Problem :
I want to create a zfs raidz2 with 4 disks. I know this will “waste” at least 50% of the space but I aim at a high tolerance against disk failures. Using 5 disks for raidz2 is not recommended and 6 disks is to expensive and unnecessary for me. I will have 3 TB (or maybe 4 TB) disks which all have 4k sectors with 512 byte emulation.
I have read many things about zfs and raidz2 and I am starting to get confused.
Should I partition the disks?
I read that it is a good idea to create partitions in order to make the OS aware that the disk is not empty. The partitioning can also help to align to 4k sectors.

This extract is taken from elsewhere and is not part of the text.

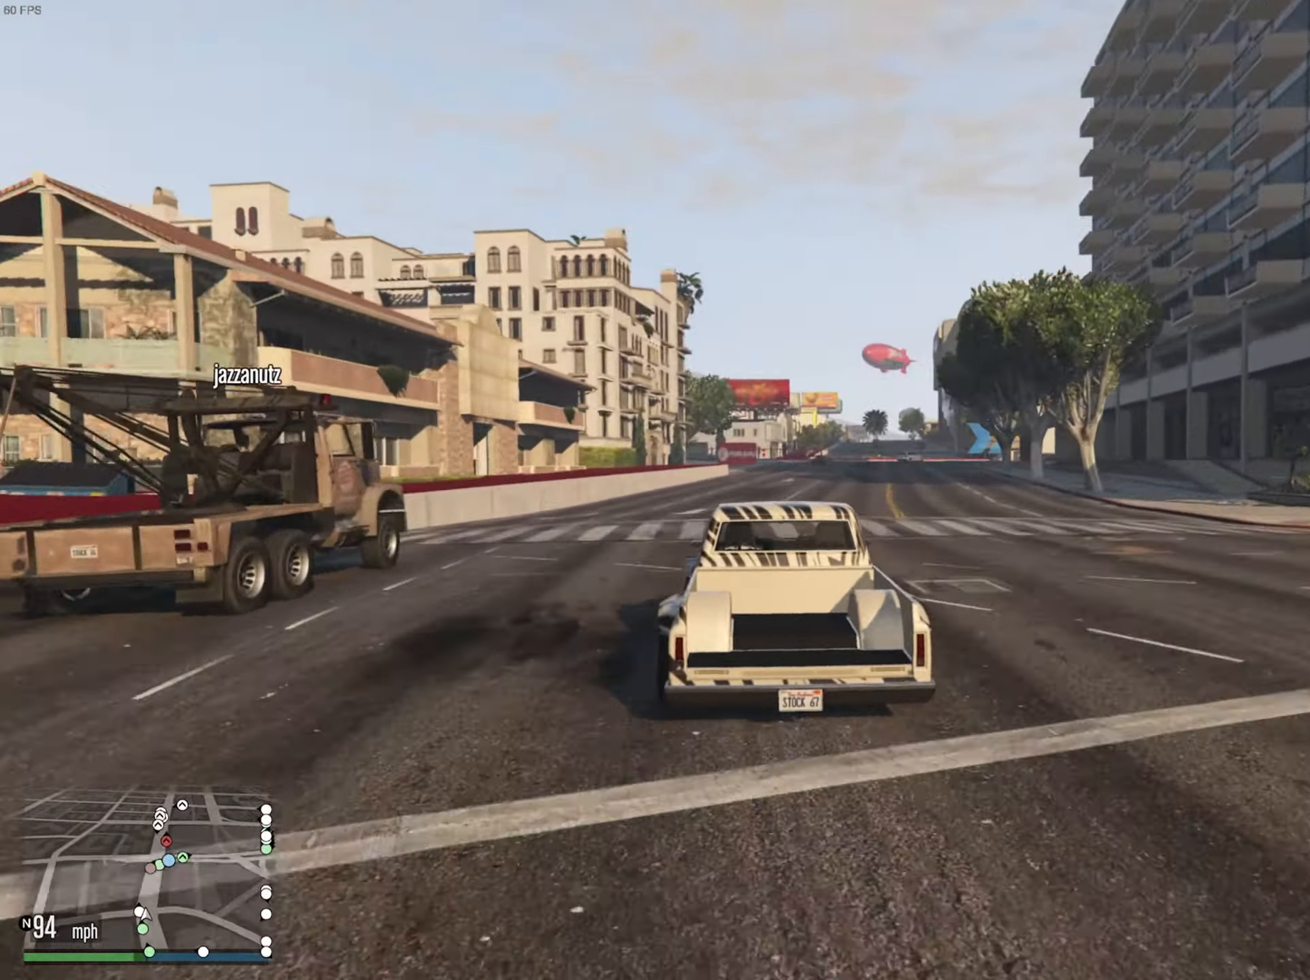
{"buttons": ["R2"], "left_stick": "center", "right_stick": "center", "events": []}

GPT or MBR? As far as I understood GPT is a must for 3 TB disks (and larger).
How should I create the partition? Will this give me a correctly aligned partitions?
sudo parted --align optimal /dev/sdX
mklabel gpt
mkpart primary 1 0% 3TB
Bonus question: how big will the partition created by mkpart primary 1 0% 3TB
be? Will it be 3*10^12 - 4096 byte
?
My intention is to not use the full size of the disk but to limit myself to 3 TB in order to be able to replace a failed drive with a different model.
Do I need ashift=12
if I have aligned partitions? Is it useless? Does it harm me somehow?
What about the stripsize? Do I need to modify it? What if I use 5 disks instead of 4 disks?
Is there anything else what I should consider?
Solution :
You need to set ashift manually if your disk reports the wrong values, which is the case for all disks inside the transition period (4K internally, 512 logically) – earlier disks report the correct 512, later disks report the correct 4k. Of course you can always specify it, it just overwrites what the disk itself would report/suggest to the system.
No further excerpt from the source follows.